+++ RECORDS SUPPLIED +++

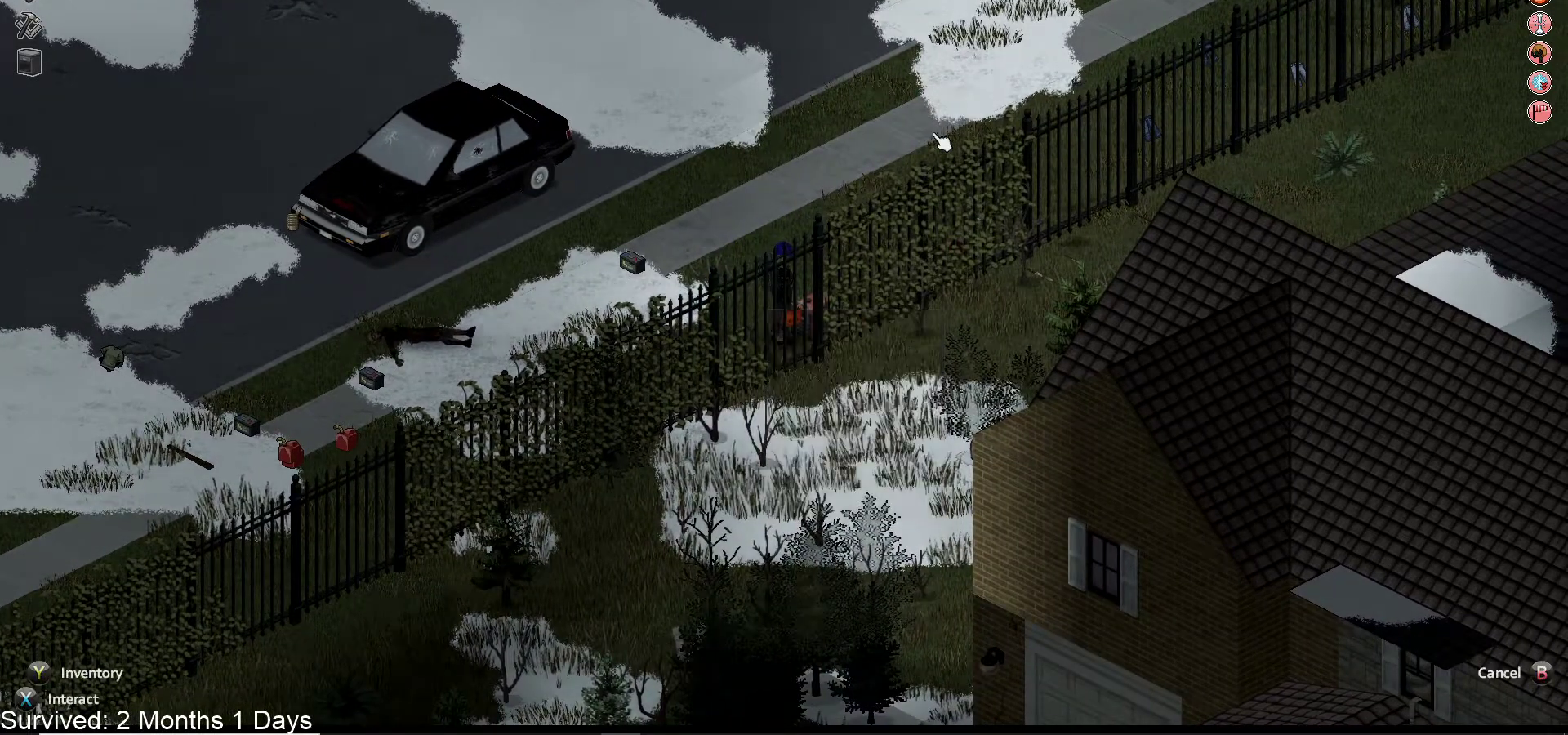
{"dt_ms": 500, "buttons": [], "left_stick": "center", "right_stick": "center", "events": []}
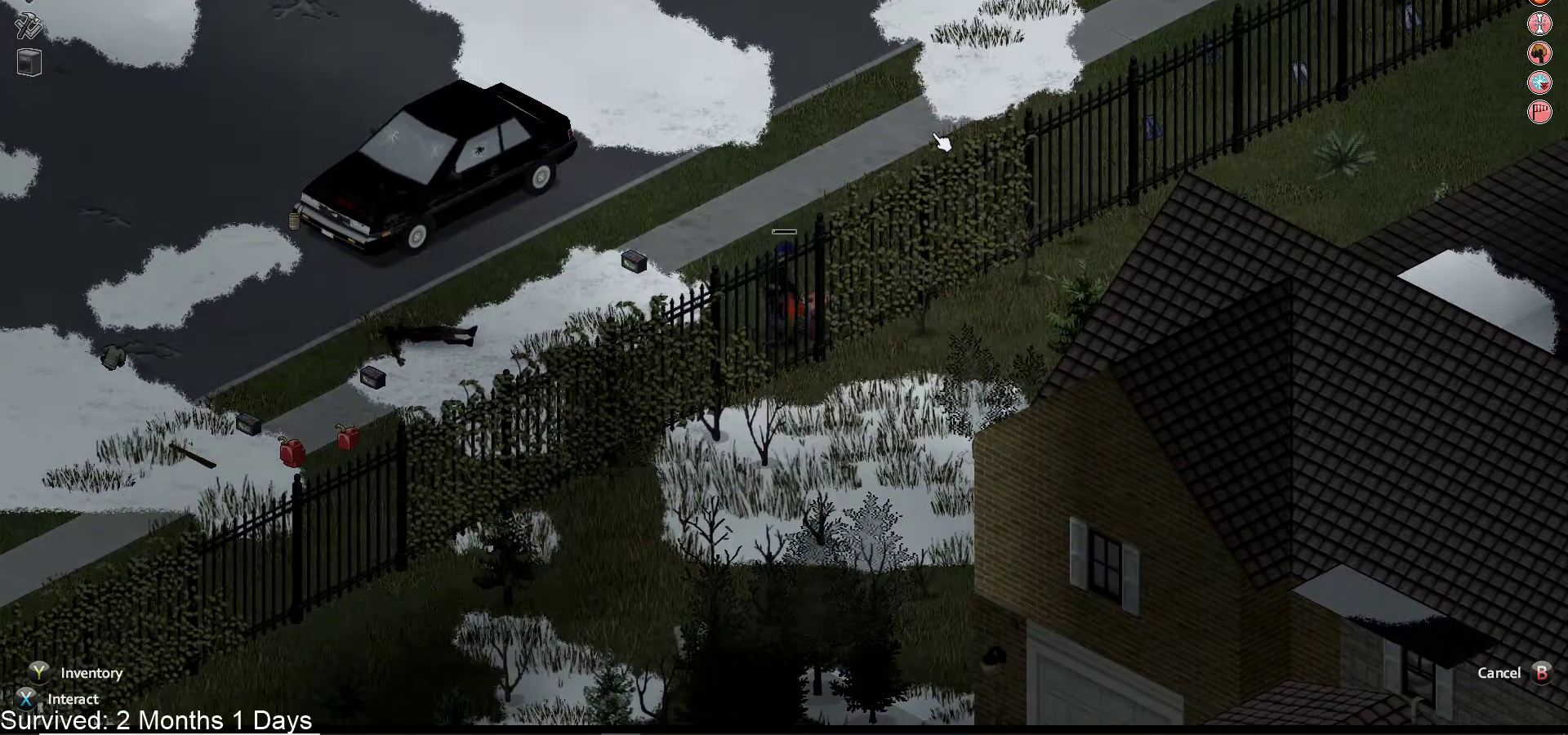
{"dt_ms": 500, "buttons": [], "left_stick": "center", "right_stick": "center", "events": []}
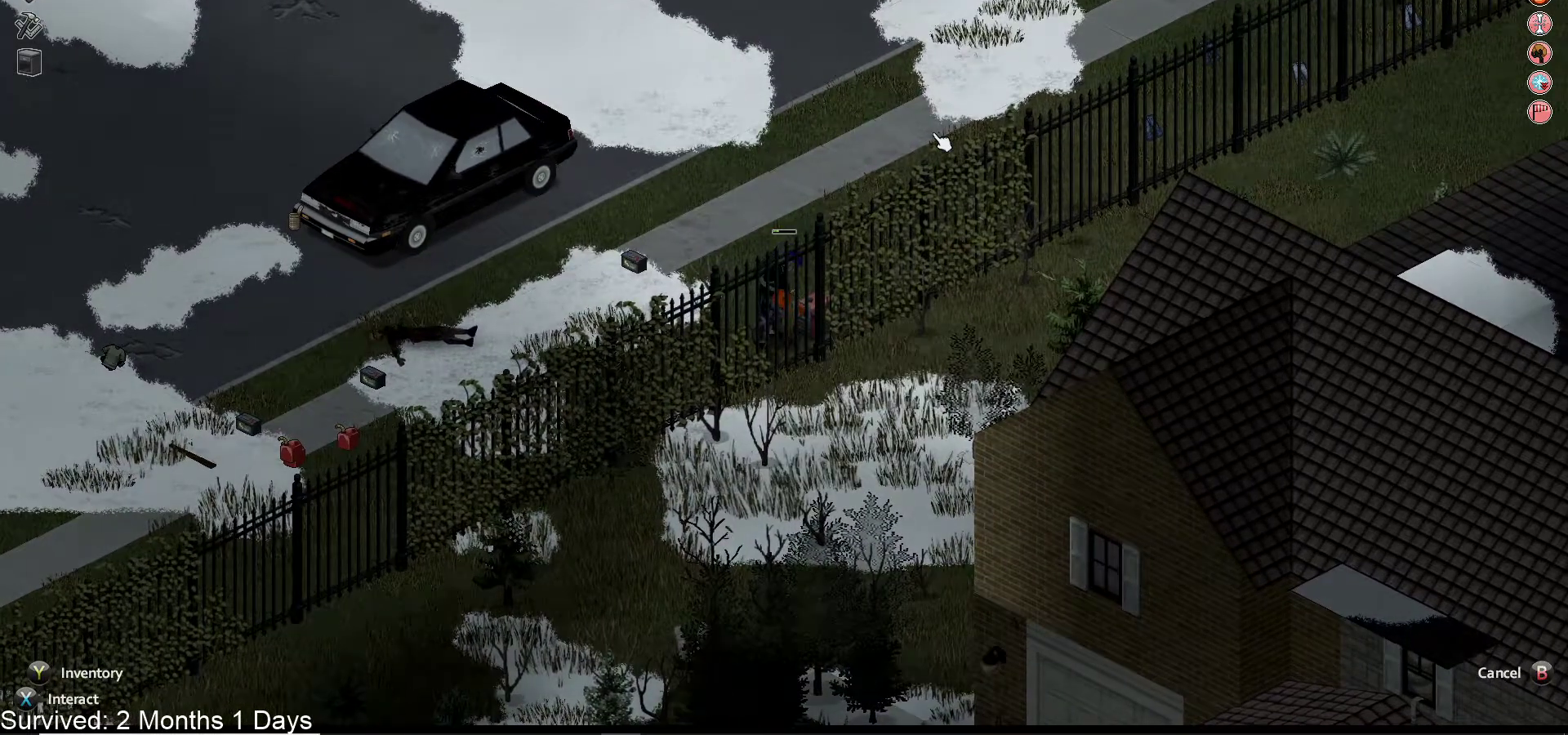
{"dt_ms": 500, "buttons": [], "left_stick": "center", "right_stick": "center", "events": []}
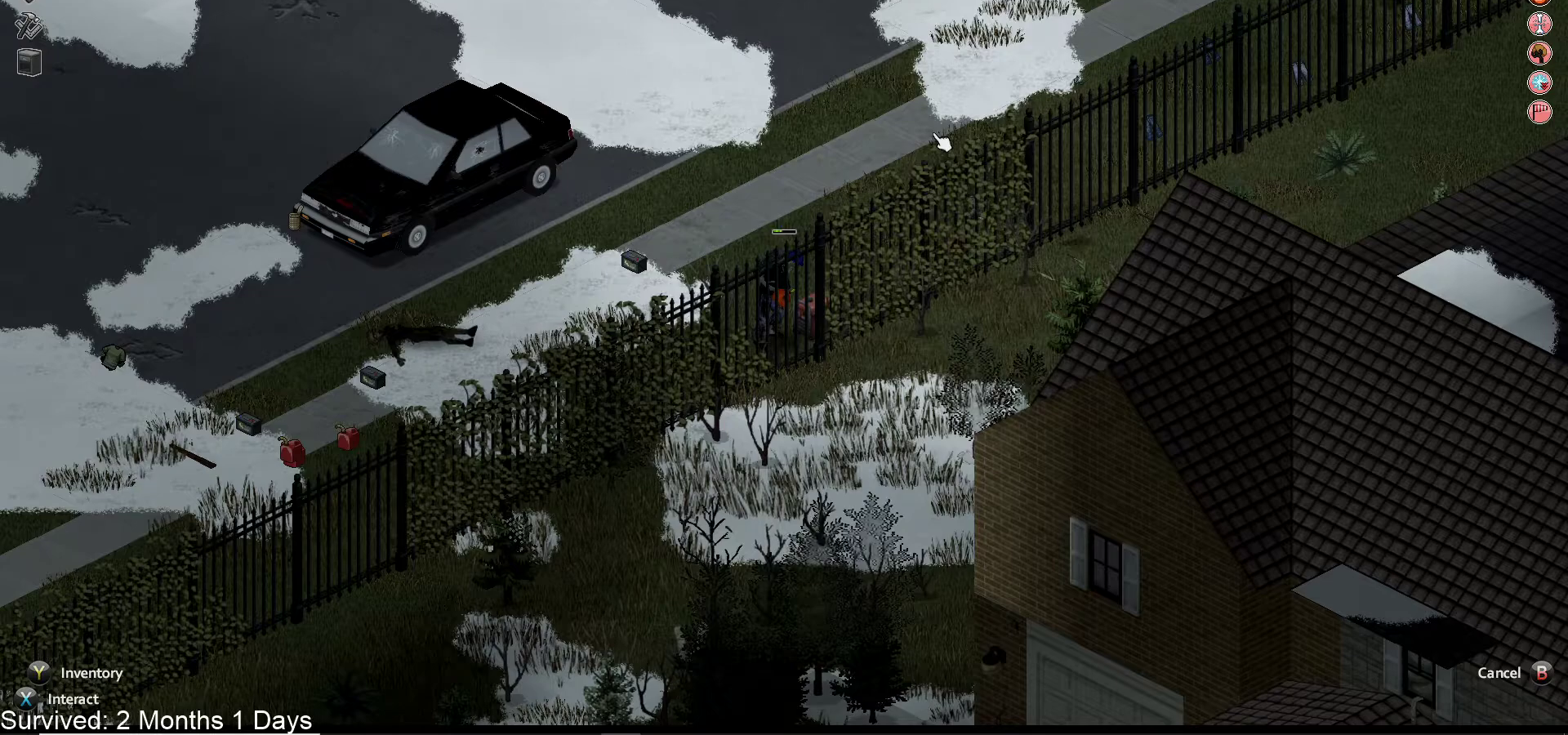
{"dt_ms": 500, "buttons": [], "left_stick": "center", "right_stick": "center", "events": []}
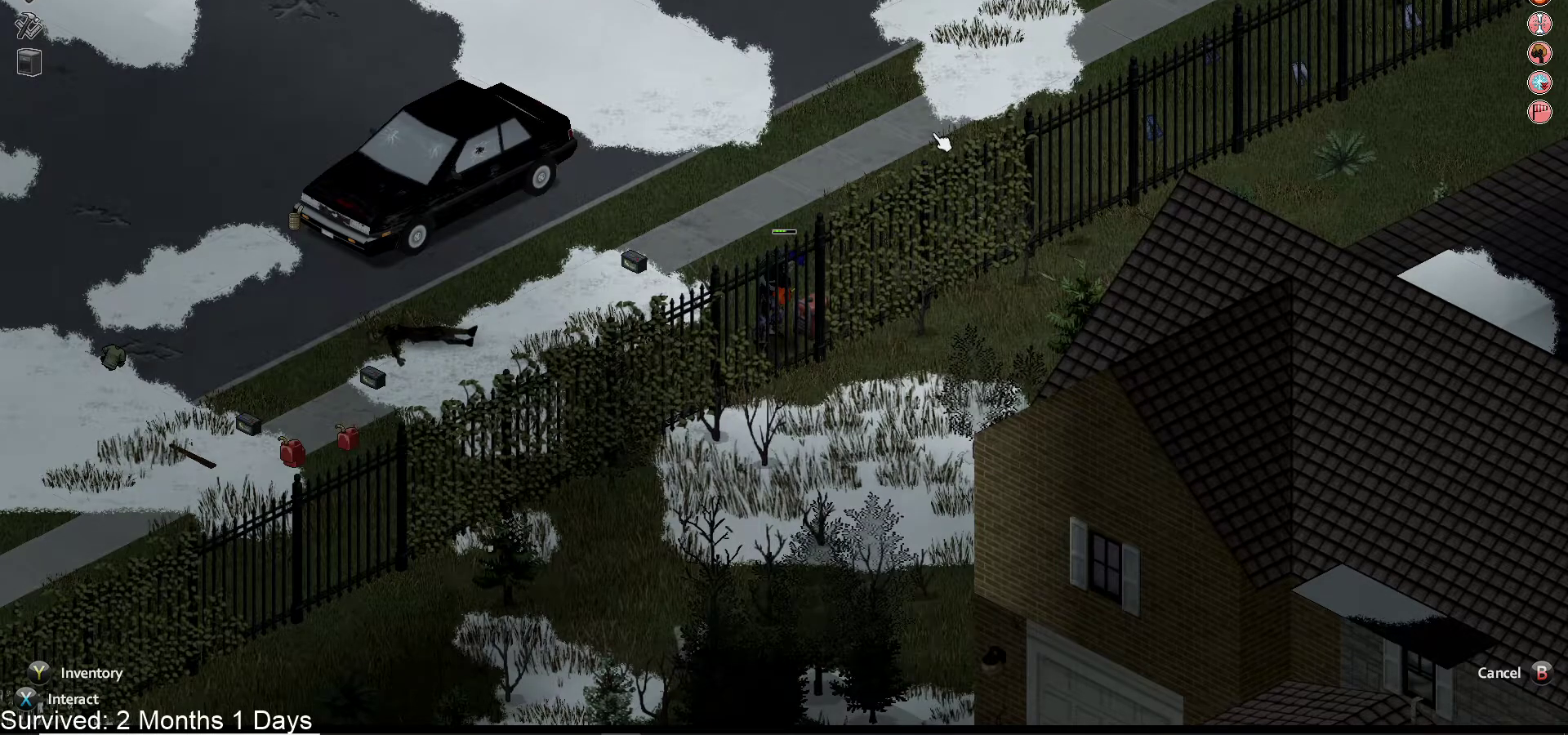
{"dt_ms": 500, "buttons": [], "left_stick": "center", "right_stick": "center", "events": []}
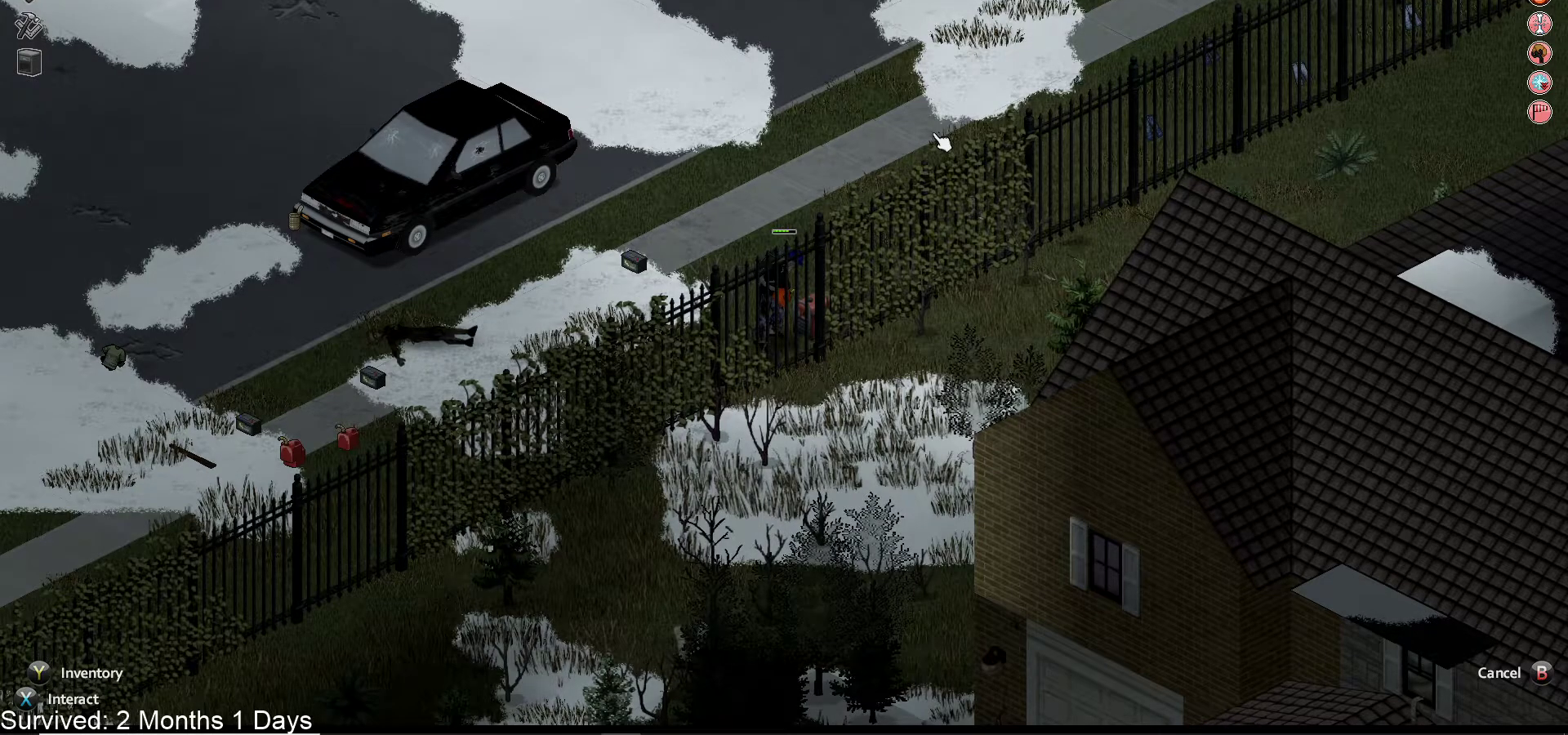
{"dt_ms": 500, "buttons": [], "left_stick": "center", "right_stick": "center", "events": []}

+++

Could the entries be output exactly as written, but without their images?

{"dt_ms": 500, "buttons": [], "left_stick": "center", "right_stick": "center", "events": []}
{"dt_ms": 500, "buttons": [], "left_stick": "center", "right_stick": "center", "events": []}
{"dt_ms": 500, "buttons": [], "left_stick": "center", "right_stick": "center", "events": []}
{"dt_ms": 500, "buttons": [], "left_stick": "center", "right_stick": "center", "events": []}
{"dt_ms": 500, "buttons": [], "left_stick": "center", "right_stick": "center", "events": []}
{"dt_ms": 500, "buttons": [], "left_stick": "center", "right_stick": "center", "events": []}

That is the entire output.